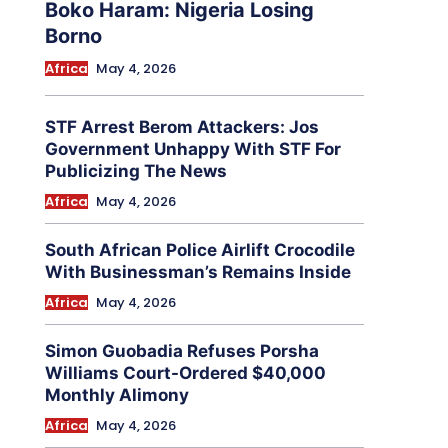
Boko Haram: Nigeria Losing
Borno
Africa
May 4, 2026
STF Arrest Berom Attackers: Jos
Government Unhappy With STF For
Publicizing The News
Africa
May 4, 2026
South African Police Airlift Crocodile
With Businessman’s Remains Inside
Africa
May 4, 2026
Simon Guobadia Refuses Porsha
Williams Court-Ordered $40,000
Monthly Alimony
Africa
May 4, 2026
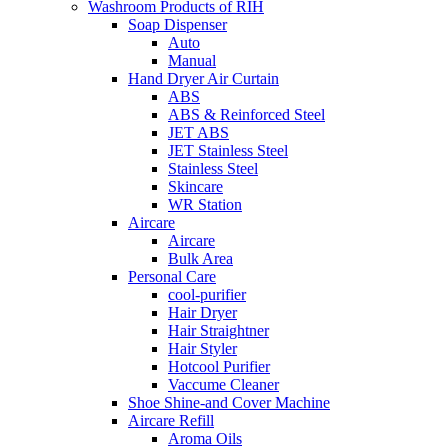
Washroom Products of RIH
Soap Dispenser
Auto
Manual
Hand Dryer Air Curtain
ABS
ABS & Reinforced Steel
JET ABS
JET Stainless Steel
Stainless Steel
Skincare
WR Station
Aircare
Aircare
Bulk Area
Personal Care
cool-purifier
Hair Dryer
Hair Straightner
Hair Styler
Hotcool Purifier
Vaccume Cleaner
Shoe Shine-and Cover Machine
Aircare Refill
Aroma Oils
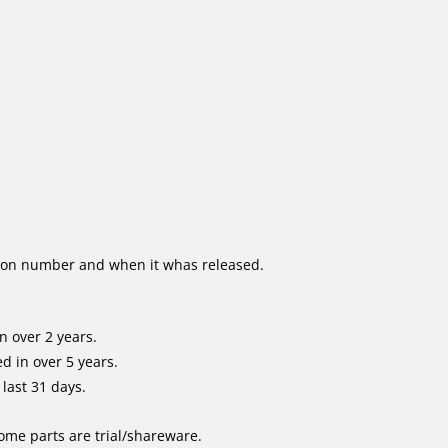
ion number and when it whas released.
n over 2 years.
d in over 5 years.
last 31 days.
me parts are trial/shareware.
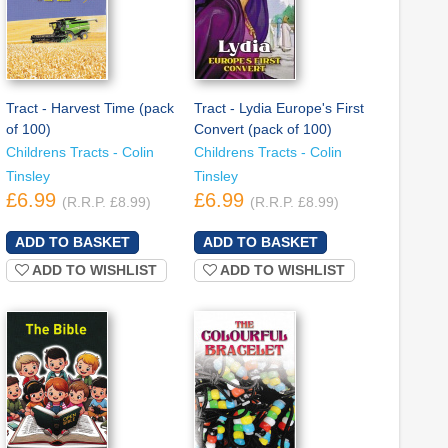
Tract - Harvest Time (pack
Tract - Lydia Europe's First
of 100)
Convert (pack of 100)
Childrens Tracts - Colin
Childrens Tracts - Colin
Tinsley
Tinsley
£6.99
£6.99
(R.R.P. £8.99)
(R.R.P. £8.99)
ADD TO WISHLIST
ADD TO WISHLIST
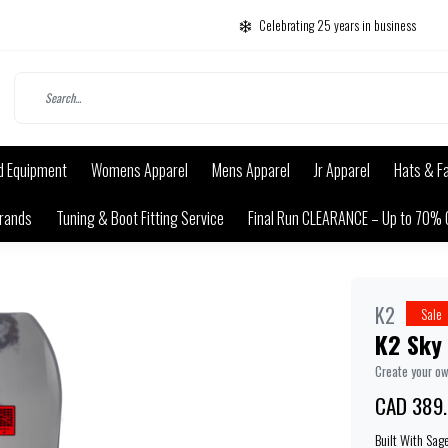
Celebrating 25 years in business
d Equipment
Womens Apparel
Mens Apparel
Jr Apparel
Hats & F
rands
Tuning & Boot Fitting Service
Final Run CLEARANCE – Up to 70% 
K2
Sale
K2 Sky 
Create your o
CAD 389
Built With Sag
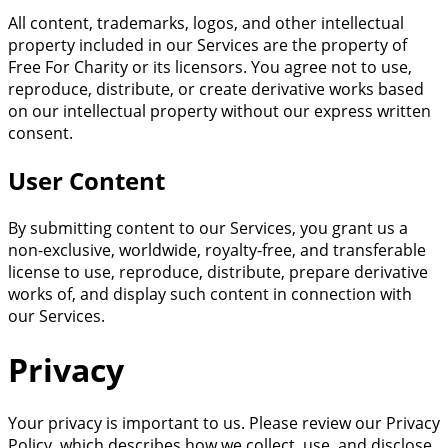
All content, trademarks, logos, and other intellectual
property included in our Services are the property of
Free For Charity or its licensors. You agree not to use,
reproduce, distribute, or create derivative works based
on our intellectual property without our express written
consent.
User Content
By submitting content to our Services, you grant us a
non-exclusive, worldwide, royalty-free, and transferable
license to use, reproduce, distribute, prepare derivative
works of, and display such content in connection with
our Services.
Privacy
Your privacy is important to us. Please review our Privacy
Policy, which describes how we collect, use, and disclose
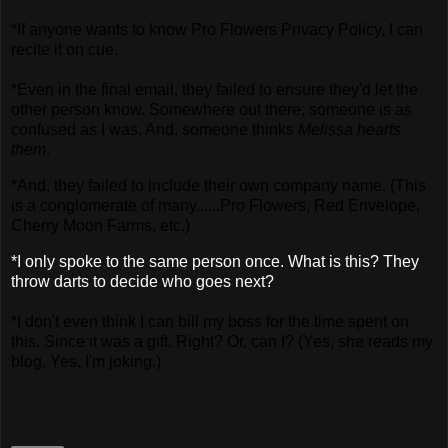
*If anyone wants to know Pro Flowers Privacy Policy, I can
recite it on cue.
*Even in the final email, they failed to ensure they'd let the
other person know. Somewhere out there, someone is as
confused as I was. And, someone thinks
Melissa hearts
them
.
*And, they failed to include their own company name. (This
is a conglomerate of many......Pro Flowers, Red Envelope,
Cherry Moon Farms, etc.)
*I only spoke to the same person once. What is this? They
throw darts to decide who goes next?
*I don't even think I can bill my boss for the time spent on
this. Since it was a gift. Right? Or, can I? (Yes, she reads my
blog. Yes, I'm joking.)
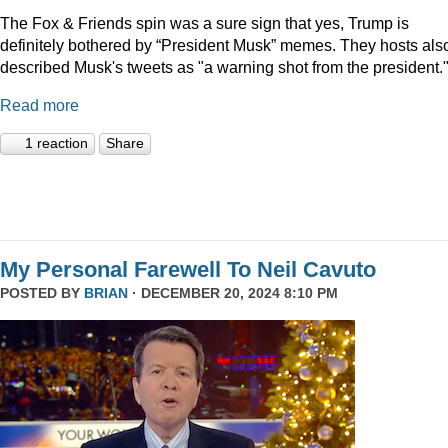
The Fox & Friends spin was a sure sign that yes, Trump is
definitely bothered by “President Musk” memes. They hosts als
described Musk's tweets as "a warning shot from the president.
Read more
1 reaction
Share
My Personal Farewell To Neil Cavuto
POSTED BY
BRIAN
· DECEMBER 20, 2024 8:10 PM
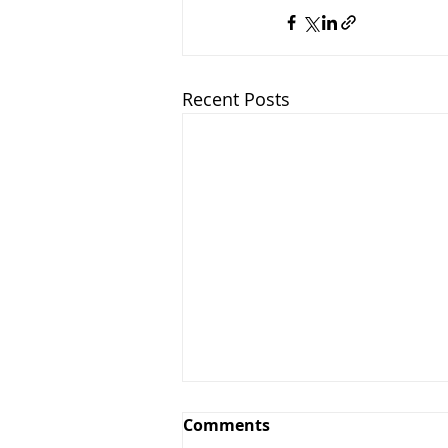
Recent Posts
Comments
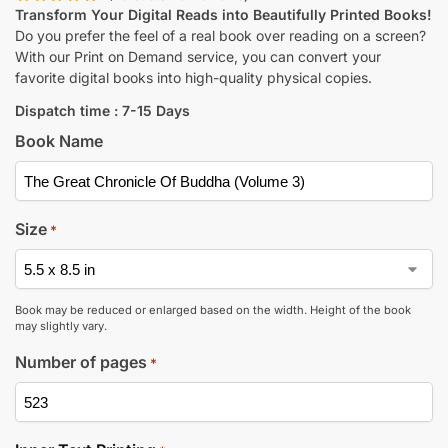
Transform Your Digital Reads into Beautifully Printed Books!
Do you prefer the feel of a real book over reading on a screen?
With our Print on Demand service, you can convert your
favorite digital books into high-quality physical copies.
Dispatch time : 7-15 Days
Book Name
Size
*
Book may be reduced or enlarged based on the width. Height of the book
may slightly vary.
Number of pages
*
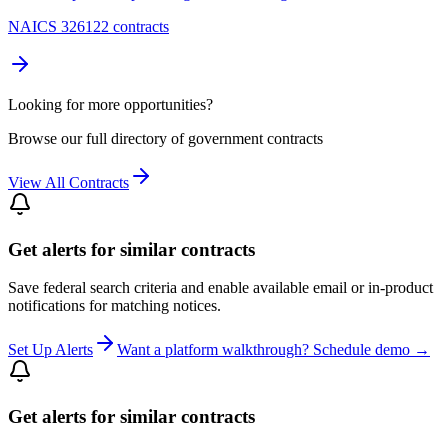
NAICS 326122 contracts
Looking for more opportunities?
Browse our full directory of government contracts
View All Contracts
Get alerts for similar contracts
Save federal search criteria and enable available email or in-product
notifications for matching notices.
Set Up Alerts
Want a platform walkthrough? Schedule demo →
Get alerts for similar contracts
******************************
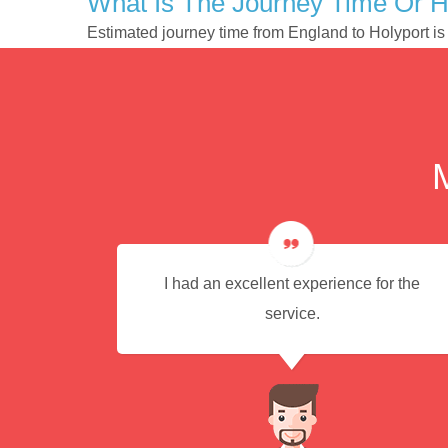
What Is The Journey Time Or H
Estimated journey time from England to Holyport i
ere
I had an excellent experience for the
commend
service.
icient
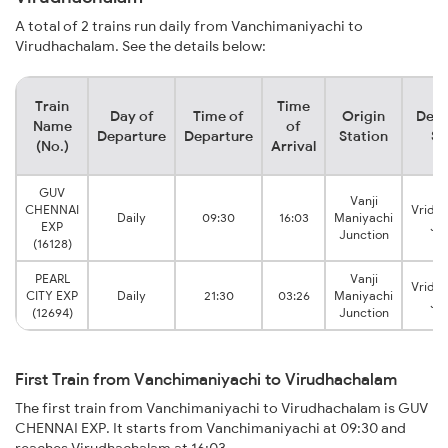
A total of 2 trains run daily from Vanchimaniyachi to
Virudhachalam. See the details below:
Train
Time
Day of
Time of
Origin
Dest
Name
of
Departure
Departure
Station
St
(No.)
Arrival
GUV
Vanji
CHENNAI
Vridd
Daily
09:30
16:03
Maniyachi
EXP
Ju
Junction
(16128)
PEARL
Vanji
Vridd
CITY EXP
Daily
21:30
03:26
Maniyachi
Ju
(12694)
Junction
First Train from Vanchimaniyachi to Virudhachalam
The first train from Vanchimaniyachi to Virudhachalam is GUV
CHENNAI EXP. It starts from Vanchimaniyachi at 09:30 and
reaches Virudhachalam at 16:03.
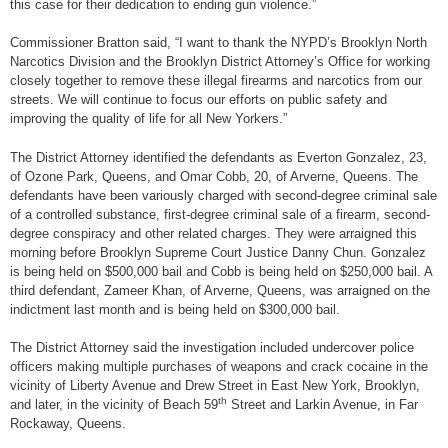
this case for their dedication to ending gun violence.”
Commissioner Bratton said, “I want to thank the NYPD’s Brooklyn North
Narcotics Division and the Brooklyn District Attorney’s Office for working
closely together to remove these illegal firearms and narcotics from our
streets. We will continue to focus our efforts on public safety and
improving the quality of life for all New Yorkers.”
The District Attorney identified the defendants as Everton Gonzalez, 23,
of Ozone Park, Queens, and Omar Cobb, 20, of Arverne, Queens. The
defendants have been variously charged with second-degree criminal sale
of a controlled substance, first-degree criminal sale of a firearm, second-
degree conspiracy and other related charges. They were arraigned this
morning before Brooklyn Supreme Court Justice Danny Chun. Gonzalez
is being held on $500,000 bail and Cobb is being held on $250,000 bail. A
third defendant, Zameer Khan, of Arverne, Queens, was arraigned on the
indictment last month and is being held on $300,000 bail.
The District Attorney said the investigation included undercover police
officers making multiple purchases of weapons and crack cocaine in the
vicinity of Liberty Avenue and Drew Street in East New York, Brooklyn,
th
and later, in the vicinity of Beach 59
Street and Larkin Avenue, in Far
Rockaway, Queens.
******************************
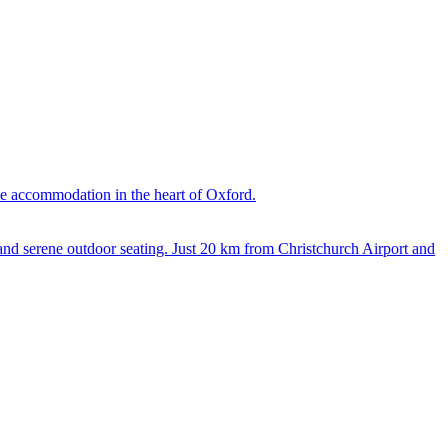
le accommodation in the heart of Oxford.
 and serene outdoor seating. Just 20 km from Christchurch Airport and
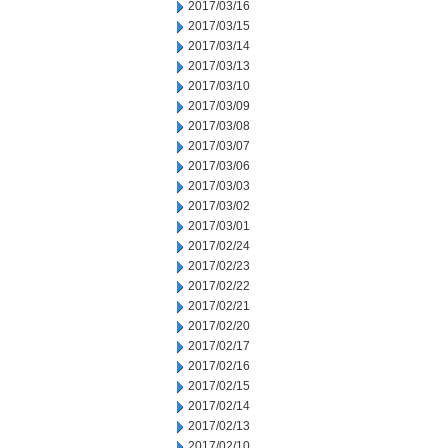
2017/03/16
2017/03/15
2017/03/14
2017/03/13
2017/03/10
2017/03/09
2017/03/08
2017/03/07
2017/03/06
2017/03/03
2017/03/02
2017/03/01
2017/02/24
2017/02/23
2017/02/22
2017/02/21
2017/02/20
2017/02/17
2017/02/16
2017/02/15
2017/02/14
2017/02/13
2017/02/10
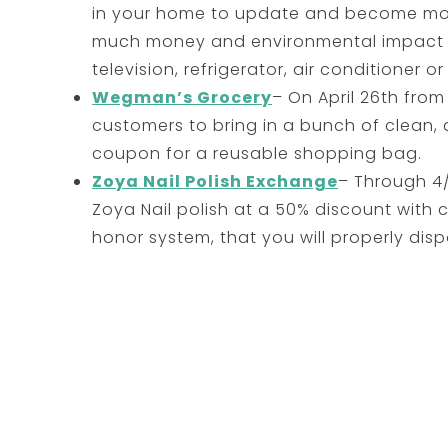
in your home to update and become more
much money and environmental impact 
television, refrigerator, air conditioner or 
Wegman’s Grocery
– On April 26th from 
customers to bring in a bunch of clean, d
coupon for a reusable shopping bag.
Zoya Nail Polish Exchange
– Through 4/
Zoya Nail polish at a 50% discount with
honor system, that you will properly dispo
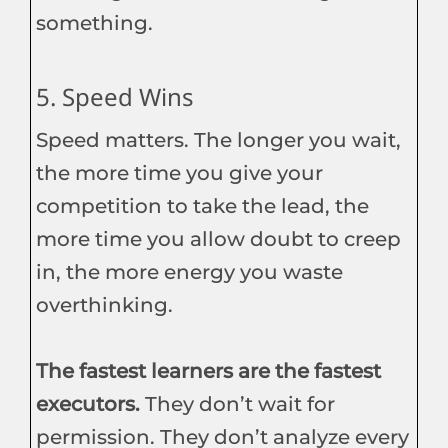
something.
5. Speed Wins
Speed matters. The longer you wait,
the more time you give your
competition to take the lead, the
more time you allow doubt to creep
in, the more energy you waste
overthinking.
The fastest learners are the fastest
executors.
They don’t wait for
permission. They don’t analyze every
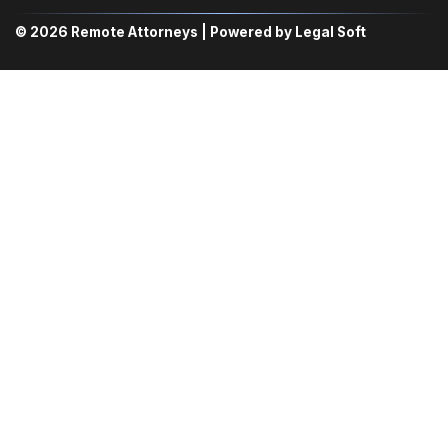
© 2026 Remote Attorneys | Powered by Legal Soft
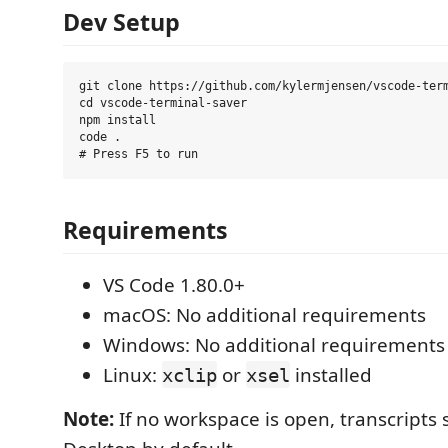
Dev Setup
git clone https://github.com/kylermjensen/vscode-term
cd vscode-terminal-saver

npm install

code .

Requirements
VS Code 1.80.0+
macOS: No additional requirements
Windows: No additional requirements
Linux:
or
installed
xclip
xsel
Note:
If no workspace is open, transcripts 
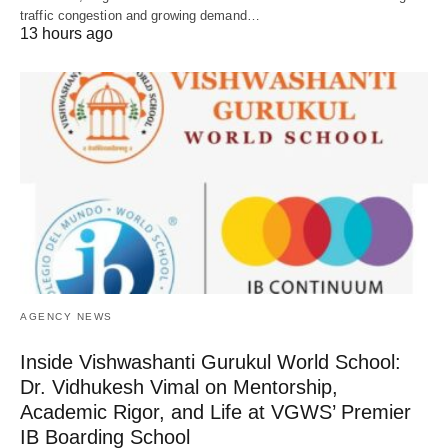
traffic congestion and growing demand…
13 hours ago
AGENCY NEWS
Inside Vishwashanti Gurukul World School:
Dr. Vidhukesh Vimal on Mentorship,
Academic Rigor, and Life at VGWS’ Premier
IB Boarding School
******************************
→ **EXERCISE DETAILS**:
Update the lines beginning at the one containing "All content, trademarks, logos, and" and running through the one containing "license to use, reproduce, distribute, prepare": replace "Services" with "Website" and keep all other text unchanged.

→ **ANSWER TO THIS PROBLEM**:
All content, trademarks, logos, and other intellectual
property included in our Website are the property of
Free For Charity or its licensors. You agree not to use,
reproduce, distribute, or create derivative works based
on our intellectual property without our express written
consent.
User Content
By submitting content to our Website, you grant us a
non-exclusive, worldwide, royalty-free, and transferable
license to use, reproduce, distribute, prepare derivative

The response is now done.